According to Fortune's coverage of the Writer and Workplace Intelligence 2026 Enterprise AI survey — which polled 2,400 knowledge workers across 30 industries — 29% of all employees admit to actively sabotaging their company's AI strategy. Among Gen Z workers specifically, that number jumps to 44%. The generation that grew up with smartphones, that has never known a world without the internet, is the cohort most actively resisting AI adoption at work. I want to talk about why — because the answer tells you everything about what goes wrong when organisations deploy AI without genuine change management behind it.
Sabotage is not the problem. It's the symptom.
When nearly half of your youngest workforce is actively working against your AI rollout, the instinct is to treat that as a discipline problem. To tighten enforcement, increase monitoring, escalate consequences. But resistance of this scale and this consistency isn't a behaviour problem — it's a communication failure that happened weeks or months before any sabotage began.
The survey tells us exactly why workers are sabotaging. 30% cite fear that AI will eliminate their job as the primary motive. Not laziness. Not technophobia. Not generational stubbornness. Fear. Specifically, fear that the tool they're being asked to champion will be used as evidence that they're no longer needed.
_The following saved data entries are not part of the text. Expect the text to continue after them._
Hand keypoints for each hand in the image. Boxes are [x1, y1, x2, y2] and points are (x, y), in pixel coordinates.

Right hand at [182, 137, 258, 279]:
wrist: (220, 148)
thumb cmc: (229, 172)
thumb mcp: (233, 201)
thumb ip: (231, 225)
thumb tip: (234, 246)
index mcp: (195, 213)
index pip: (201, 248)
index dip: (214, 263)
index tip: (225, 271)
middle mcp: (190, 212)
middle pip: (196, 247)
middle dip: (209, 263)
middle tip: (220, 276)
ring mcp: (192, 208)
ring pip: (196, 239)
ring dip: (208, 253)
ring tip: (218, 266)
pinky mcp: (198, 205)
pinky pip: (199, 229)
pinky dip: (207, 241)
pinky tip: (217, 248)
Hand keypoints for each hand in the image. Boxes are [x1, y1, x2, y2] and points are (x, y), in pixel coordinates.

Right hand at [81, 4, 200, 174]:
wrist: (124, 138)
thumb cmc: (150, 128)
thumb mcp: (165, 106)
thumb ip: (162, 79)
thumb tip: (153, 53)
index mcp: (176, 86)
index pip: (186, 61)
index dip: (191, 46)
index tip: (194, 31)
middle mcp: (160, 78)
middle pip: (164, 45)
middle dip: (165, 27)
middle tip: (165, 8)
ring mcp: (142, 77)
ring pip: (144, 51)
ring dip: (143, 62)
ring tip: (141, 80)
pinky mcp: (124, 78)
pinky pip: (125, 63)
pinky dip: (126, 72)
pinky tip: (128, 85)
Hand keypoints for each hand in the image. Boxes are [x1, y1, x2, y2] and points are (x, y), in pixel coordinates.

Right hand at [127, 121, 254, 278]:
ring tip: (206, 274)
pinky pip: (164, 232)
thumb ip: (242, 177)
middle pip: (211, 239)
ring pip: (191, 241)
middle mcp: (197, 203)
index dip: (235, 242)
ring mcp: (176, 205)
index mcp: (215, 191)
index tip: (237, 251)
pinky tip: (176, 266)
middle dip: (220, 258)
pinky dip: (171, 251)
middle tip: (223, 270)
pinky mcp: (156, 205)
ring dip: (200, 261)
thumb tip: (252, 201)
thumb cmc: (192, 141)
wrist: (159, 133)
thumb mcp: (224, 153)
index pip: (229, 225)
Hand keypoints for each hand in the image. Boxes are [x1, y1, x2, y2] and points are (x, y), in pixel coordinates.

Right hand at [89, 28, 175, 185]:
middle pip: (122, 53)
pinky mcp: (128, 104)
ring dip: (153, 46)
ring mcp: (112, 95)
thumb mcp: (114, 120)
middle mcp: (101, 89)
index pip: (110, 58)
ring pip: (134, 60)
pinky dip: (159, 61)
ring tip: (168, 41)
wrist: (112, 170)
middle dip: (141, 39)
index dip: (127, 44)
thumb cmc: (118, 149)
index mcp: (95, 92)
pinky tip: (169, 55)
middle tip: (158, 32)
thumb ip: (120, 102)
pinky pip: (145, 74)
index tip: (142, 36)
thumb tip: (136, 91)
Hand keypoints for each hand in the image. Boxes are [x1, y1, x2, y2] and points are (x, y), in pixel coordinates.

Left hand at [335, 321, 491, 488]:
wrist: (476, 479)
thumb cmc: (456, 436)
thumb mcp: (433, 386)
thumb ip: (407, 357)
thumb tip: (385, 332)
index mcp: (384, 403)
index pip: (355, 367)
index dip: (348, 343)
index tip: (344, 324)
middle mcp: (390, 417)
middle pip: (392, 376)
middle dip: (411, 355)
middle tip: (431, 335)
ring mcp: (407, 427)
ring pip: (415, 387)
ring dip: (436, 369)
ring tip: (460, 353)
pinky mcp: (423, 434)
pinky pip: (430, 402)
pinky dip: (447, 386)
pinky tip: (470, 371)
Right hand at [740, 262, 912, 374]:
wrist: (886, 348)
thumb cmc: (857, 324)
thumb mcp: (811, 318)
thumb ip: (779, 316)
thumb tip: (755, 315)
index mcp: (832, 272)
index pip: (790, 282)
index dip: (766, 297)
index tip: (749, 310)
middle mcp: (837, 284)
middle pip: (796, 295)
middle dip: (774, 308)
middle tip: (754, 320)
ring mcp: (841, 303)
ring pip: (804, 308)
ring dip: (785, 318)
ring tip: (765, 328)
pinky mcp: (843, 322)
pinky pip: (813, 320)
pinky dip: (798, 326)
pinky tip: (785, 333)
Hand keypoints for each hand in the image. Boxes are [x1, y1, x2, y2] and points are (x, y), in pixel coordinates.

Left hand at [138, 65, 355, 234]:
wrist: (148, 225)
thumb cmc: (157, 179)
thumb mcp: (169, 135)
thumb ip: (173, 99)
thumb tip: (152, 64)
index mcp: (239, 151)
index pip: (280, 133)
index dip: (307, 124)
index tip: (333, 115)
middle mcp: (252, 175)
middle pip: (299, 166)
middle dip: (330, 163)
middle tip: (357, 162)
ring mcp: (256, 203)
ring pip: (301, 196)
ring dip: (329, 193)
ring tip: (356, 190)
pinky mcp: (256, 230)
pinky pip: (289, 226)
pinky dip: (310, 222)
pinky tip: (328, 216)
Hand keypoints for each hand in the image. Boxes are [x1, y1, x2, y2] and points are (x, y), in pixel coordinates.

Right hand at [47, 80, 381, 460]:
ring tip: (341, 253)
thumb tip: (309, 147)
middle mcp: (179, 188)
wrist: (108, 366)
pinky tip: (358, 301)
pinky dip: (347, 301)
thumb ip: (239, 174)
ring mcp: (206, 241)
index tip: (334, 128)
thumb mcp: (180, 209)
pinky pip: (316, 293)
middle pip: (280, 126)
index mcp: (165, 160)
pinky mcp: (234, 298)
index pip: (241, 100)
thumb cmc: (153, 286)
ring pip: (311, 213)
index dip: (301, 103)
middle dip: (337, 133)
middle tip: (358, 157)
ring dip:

And here's the brutal truth: in many cases, that fear is completely rational. The same executives asking employees to adopt AI are simultaneously announcing AI-related layoffs. 60% of C-suite leaders in the survey say they plan to let go of employees who won't adopt AI. 69% say AI-related layoffs are already underway. When you tell your people to use the tool that's replacing their colleagues, and then ask why they're not enthusiastic about it — you've answered your own question.
Why Gen Z, specifically?
Gen Z's resistance makes more sense when you understand where they sit in the organisation. They're disproportionately in entry-level and junior roles — the exact positions most exposed to automation. They're early in their careers, which means they have the most to lose from a structural shift in what employers value. And they entered the workforce during a period of near-constant economic disruption: a pandemic, a cost-of-living crisis, and now an AI transition, all before their thirtieth birthday.
They're also, paradoxically, the cohort most likely to understand what AI actually does. They're not afraid of it because it's unfamiliar — they use it personally, constantly. They're afraid of it because they understand it well enough to see exactly how it could be used to restructure the roles they currently hold. That's not technophobia. That's informed self-preservation.
Coercion doesn't solve resistance — it accelerates it. The loop only breaks when the underlying fear is addressed directly.
What the sabotage actually looks like
The methods workers use to undermine AI adoption are worth understanding, because they're not all dramatic. Some are: entering proprietary data into unsanctioned AI tools, intentionally producing low-quality output from AI systems, outright refusing to use tools at all. But others are subtler — using workarounds, reverting to manual processes while technically complying with policies, or simply never flagging when an AI output is wrong.
That last one is particularly costly. An organisation that thinks its AI adoption is proceeding smoothly, because the tools are being used, may not realise that outputs are being quietly discarded or corrected downstream, that the efficiency gains aren't actually materialising, that the adoption is a performance rather than a reality. Compliance theatre doesn't show up in deployment metrics.
Layoffs are not a viable AI adoption strategy. The leaders redesigning operations with human-agent collaboration at the centre are the ones compounding their advantage. — May Habib, CEO, Writer
What good adoption communication actually looks like
I've been doing change management for over two decades. I have never seen a technology rollout succeed when the communication strategy was built on threat. Not once. What I have seen work — consistently — is this: tell people the truth early, tell them what it means for them specifically, give them a genuine role in how the change is shaped, and invest in building the capability they need to succeed in the new environment.
For AI adoption in particular, that means being explicit about what is and isn't being automated. Which tasks will change, which roles will evolve, which skills will be more valuable, not less. It means running training before the tools go live, not after. And it means giving people time to experiment, make mistakes, and build confidence in a low-stakes environment — because fluency with AI tools doesn't come from being told to use them. It comes from practising with them safely.
The organisations seeing strong adoption rates right now aren't the ones threatening their employees. They're the ones that invested in genuine preparation — the communication, the training, the change support — before they asked people to change.
Resistance is always information
44% of your Gen Z workforce pushing back on AI adoption is not a Gen Z problem. It's a signal. A very loud, very expensive signal that the people side of this change wasn't managed well enough before the technology arrived.
The good news is that signals can be acted on. It's not too late to go back and do the work that should have happened earlier — to listen, to explain, to train, to redesign. But it requires treating the resistance as data, not defiance. And it requires leaders who are willing to ask the harder question: not "why won't they adopt?" but "what did we tell them that made this feel threatening?"